Aim of the exercise -
With the pictures set aside, reproduce each entry precisely as it reads.

Data extract -
# # # # #
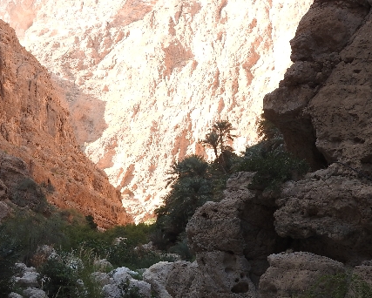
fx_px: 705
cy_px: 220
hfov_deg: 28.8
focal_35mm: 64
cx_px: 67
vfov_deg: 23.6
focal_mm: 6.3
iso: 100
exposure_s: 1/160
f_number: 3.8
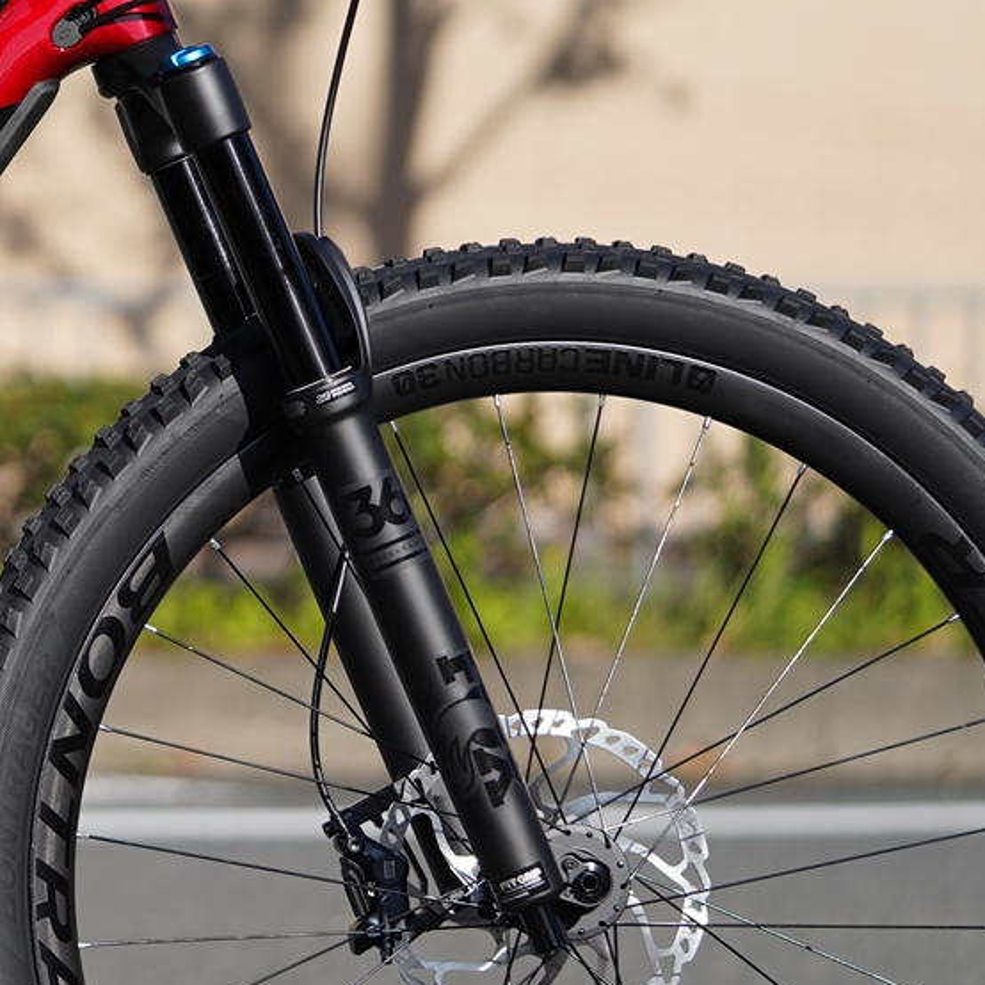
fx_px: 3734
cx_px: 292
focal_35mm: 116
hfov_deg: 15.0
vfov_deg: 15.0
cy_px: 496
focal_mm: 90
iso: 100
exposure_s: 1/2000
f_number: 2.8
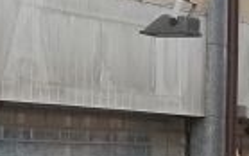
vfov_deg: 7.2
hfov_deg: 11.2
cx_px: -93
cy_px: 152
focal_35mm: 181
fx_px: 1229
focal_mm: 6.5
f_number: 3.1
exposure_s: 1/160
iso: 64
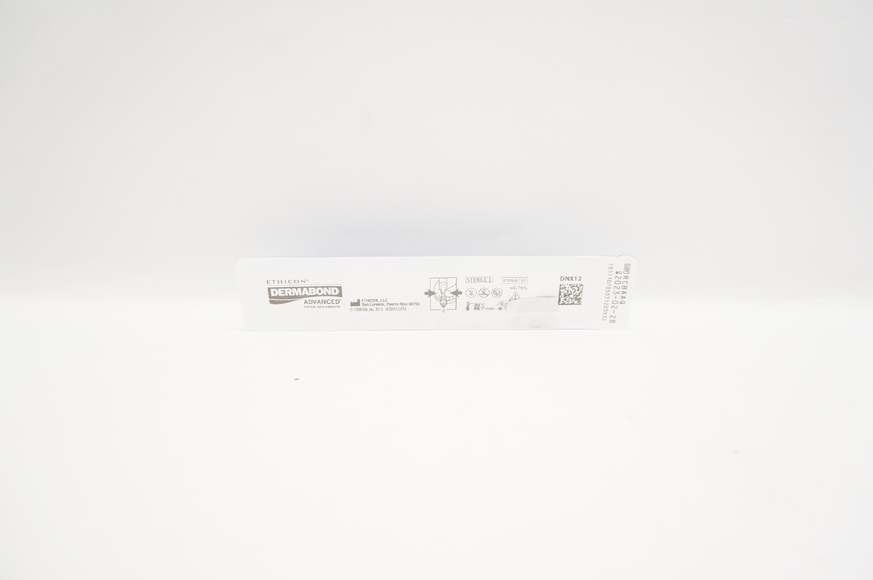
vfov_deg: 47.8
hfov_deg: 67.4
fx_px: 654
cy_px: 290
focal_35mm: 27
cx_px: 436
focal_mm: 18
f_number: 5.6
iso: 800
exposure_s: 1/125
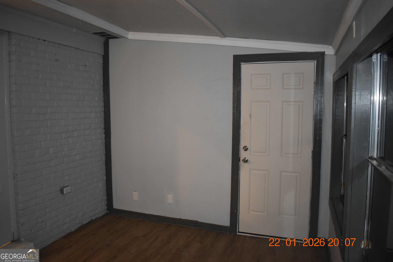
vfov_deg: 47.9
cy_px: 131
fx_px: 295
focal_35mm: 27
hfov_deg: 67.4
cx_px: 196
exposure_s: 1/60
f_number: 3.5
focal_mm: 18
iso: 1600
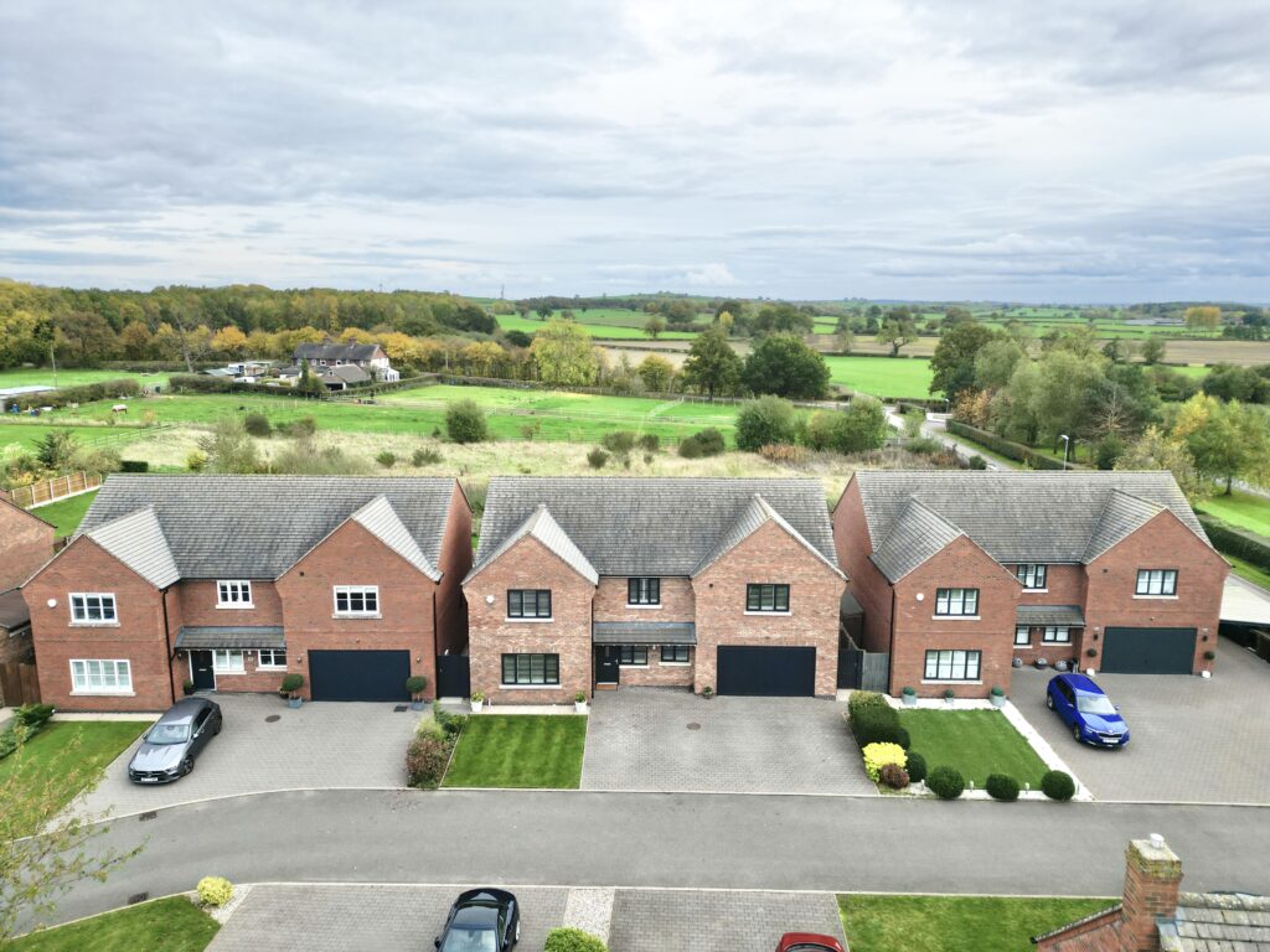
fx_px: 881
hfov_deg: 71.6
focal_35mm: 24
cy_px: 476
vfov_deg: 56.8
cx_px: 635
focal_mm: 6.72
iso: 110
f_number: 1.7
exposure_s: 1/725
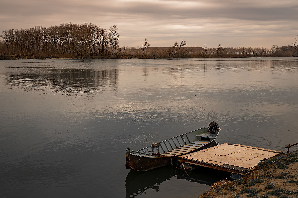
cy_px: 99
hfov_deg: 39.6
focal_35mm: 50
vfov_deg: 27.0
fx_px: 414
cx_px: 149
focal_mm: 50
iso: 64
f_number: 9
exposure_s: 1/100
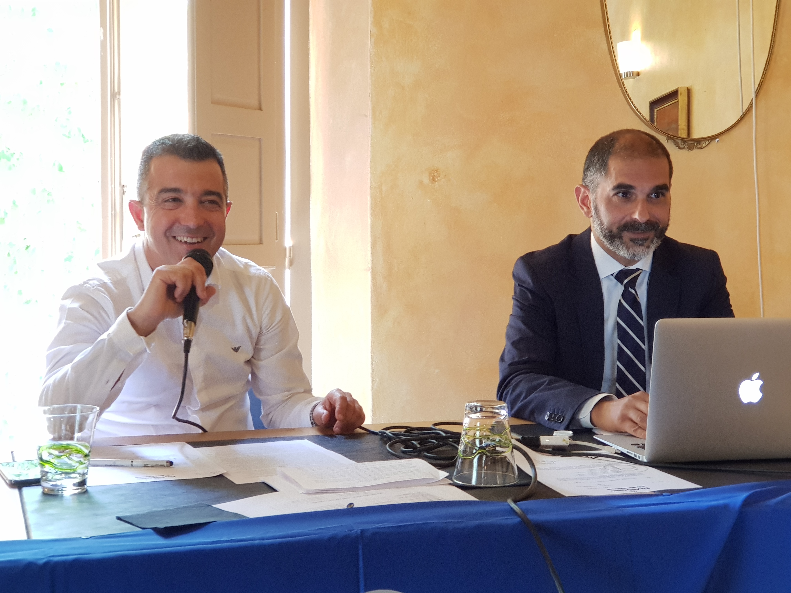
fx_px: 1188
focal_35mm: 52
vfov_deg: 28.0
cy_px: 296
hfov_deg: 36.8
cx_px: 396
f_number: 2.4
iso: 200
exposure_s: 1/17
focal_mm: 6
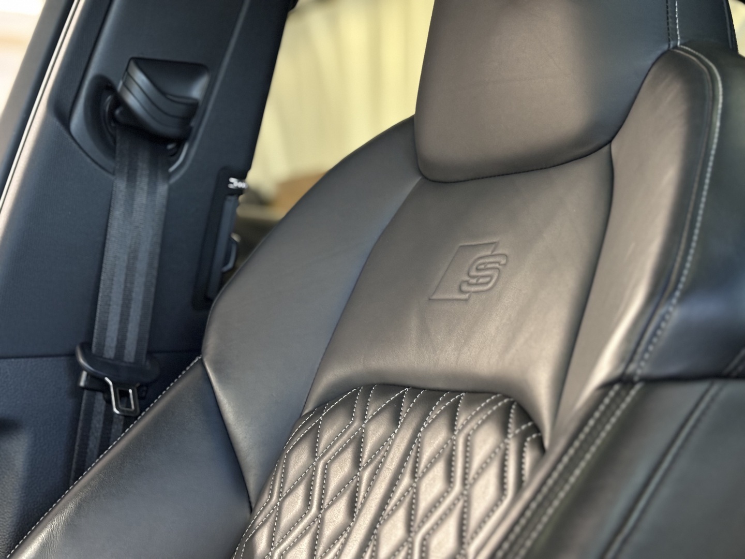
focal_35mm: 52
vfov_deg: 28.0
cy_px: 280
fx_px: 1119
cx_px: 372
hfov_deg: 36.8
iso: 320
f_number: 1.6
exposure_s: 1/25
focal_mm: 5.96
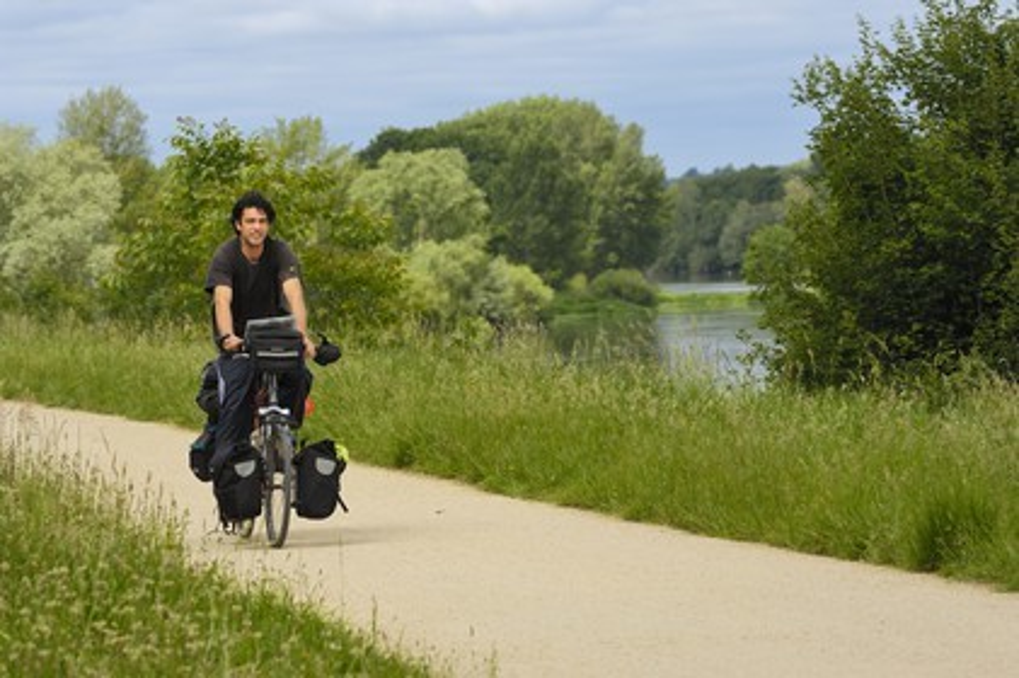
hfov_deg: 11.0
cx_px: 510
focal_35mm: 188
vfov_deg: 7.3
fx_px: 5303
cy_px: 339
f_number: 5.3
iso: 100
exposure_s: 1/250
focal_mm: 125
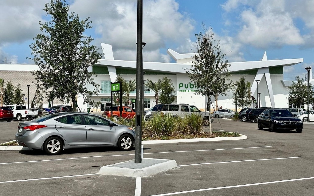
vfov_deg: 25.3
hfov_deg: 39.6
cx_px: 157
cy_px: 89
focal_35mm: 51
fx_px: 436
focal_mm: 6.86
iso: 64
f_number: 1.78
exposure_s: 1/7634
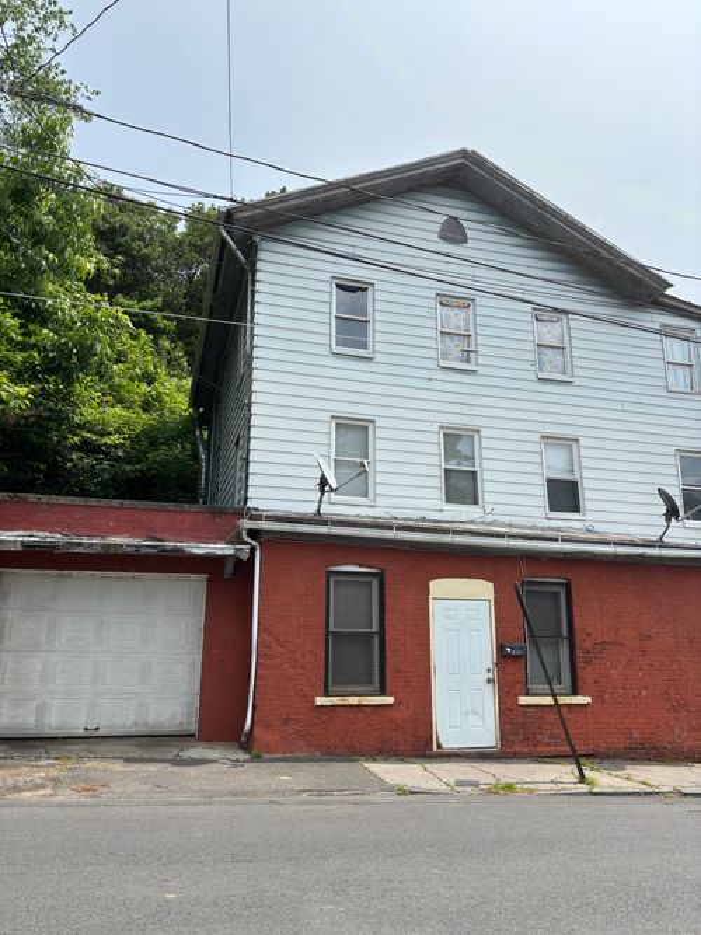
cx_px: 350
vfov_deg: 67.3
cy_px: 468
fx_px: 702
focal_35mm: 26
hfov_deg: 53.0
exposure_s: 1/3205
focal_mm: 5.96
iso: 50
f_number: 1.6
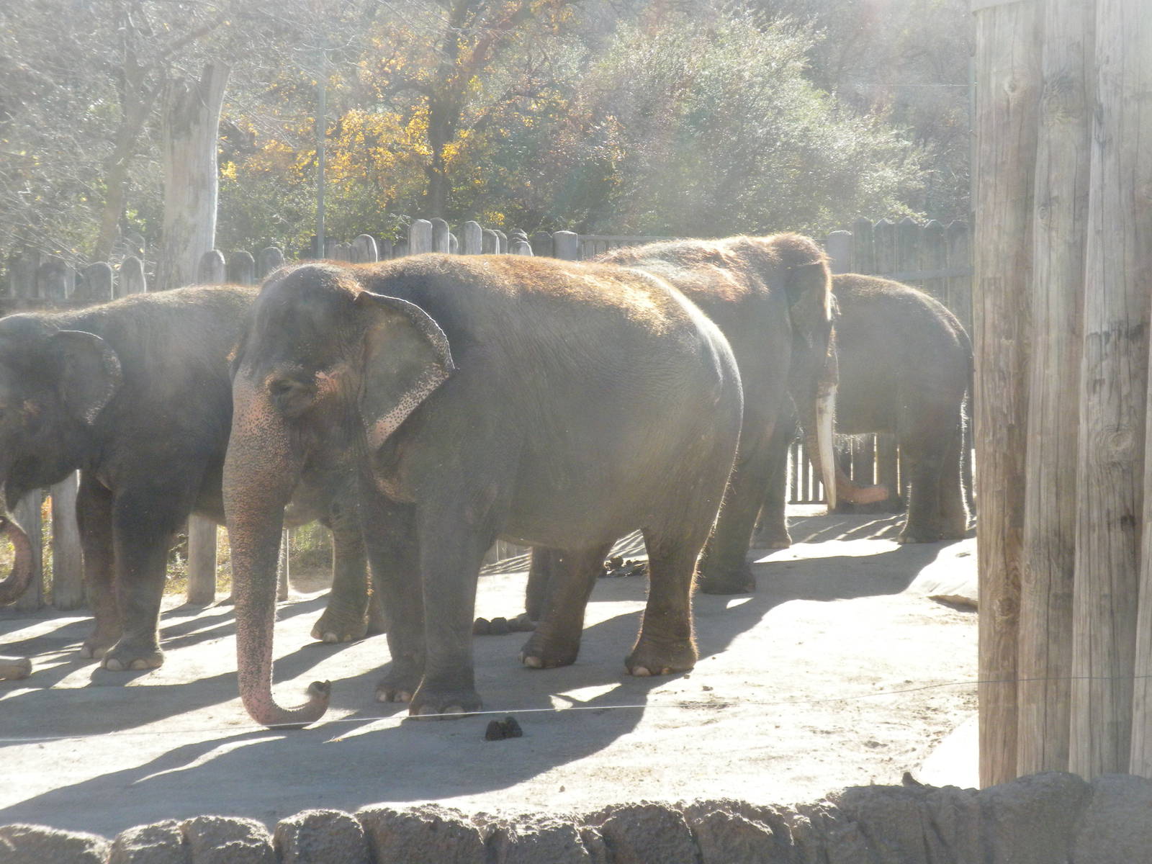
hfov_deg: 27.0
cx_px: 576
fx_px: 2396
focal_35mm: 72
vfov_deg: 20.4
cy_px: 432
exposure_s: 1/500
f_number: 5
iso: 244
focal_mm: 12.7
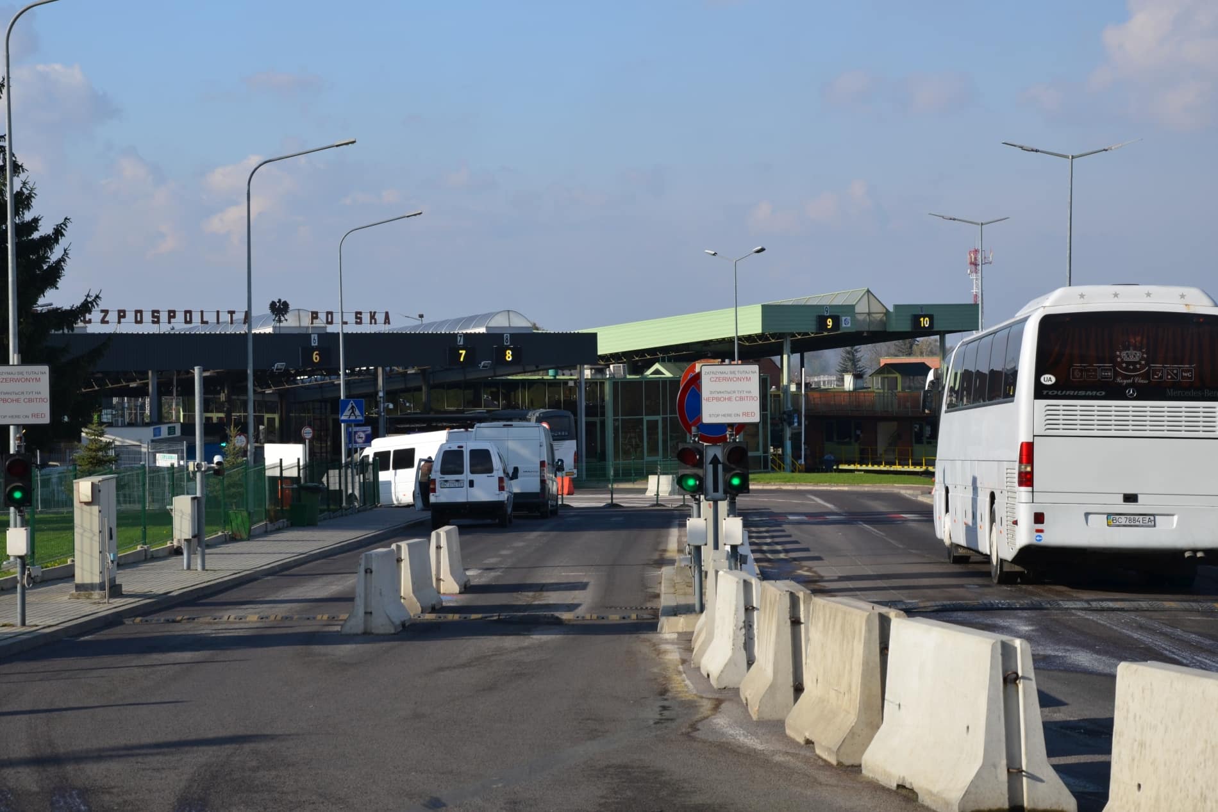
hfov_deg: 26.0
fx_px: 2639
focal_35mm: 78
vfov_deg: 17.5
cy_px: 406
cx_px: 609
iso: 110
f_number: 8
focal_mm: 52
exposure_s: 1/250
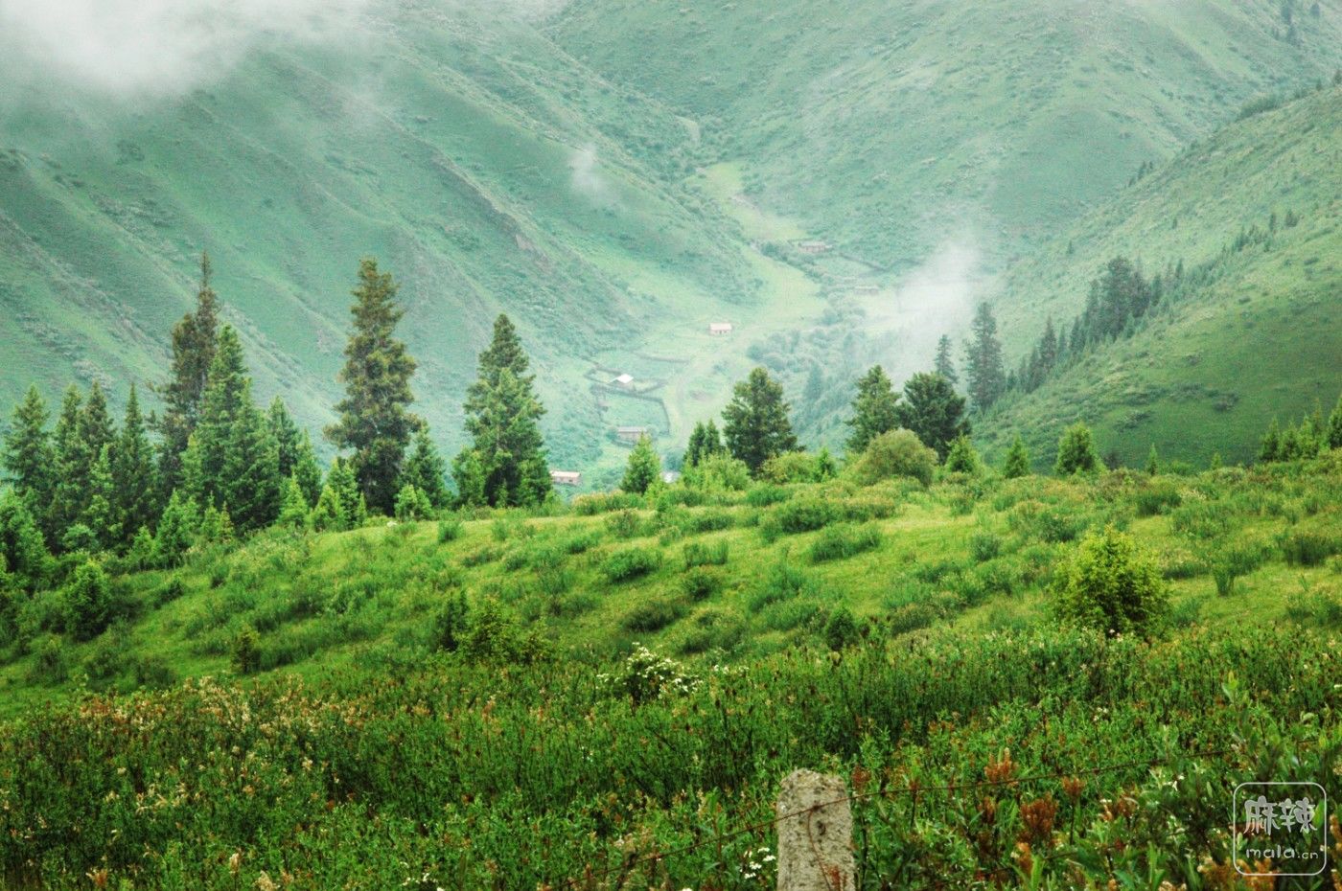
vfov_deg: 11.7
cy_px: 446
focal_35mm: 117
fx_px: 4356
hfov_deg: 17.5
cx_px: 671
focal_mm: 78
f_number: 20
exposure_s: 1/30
# # # # #
Response -
fx_px: 705
cy_px: 220
hfov_deg: 28.8
focal_35mm: 64
cx_px: 67
vfov_deg: 23.6
focal_mm: 6.3
iso: 100
exposure_s: 1/160
f_number: 3.8
fx_px: 3734
cx_px: 292
focal_35mm: 116
hfov_deg: 15.0
vfov_deg: 15.0
cy_px: 496
focal_mm: 90
iso: 100
exposure_s: 1/2000
f_number: 2.8
vfov_deg: 7.2
hfov_deg: 11.2
cx_px: -93
cy_px: 152
focal_35mm: 181
fx_px: 1229
focal_mm: 6.5
f_number: 3.1
exposure_s: 1/160
iso: 64
vfov_deg: 47.8
hfov_deg: 67.4
fx_px: 654
cy_px: 290
focal_35mm: 27
cx_px: 436
focal_mm: 18
f_number: 5.6
iso: 800
exposure_s: 1/125
vfov_deg: 47.9
cy_px: 131
fx_px: 295
focal_35mm: 27
hfov_deg: 67.4
cx_px: 196
exposure_s: 1/60
f_number: 3.5
focal_mm: 18
iso: 1600
fx_px: 881
hfov_deg: 71.6
focal_35mm: 24
cy_px: 476
vfov_deg: 56.8
cx_px: 635
focal_mm: 6.72
iso: 110
f_number: 1.7
exposure_s: 1/725
cy_px: 99
hfov_deg: 39.6
focal_35mm: 50
vfov_deg: 27.0
fx_px: 414
cx_px: 149
focal_mm: 50
iso: 64
f_number: 9
exposure_s: 1/100
fx_px: 1188
focal_35mm: 52
vfov_deg: 28.0
cy_px: 296
hfov_deg: 36.8
cx_px: 396
f_number: 2.4
iso: 200
exposure_s: 1/17
focal_mm: 6
focal_35mm: 52
vfov_deg: 28.0
cy_px: 280
fx_px: 1119
cx_px: 372
hfov_deg: 36.8
iso: 320
f_number: 1.6
exposure_s: 1/25
focal_mm: 5.96
hfov_deg: 11.0
cx_px: 510
focal_35mm: 188
vfov_deg: 7.3
fx_px: 5303
cy_px: 339
f_number: 5.3
iso: 100
exposure_s: 1/250
focal_mm: 125
vfov_deg: 25.3
hfov_deg: 39.6
cx_px: 157
cy_px: 89
focal_35mm: 51
fx_px: 436
focal_mm: 6.86
iso: 64
f_number: 1.78
exposure_s: 1/7634
cx_px: 350
vfov_deg: 67.3
cy_px: 468
fx_px: 702
focal_35mm: 26
hfov_deg: 53.0
exposure_s: 1/3205
focal_mm: 5.96
iso: 50
f_number: 1.6
hfov_deg: 27.0
cx_px: 576
fx_px: 2396
focal_35mm: 72
vfov_deg: 20.4
cy_px: 432
exposure_s: 1/500
f_number: 5
iso: 244
focal_mm: 12.7
hfov_deg: 26.0
fx_px: 2639
focal_35mm: 78
vfov_deg: 17.5
cy_px: 406
cx_px: 609
iso: 110
f_number: 8
focal_mm: 52
exposure_s: 1/250
vfov_deg: 11.7
cy_px: 446
focal_35mm: 117
fx_px: 4356
hfov_deg: 17.5
cx_px: 671
focal_mm: 78
f_number: 20
exposure_s: 1/30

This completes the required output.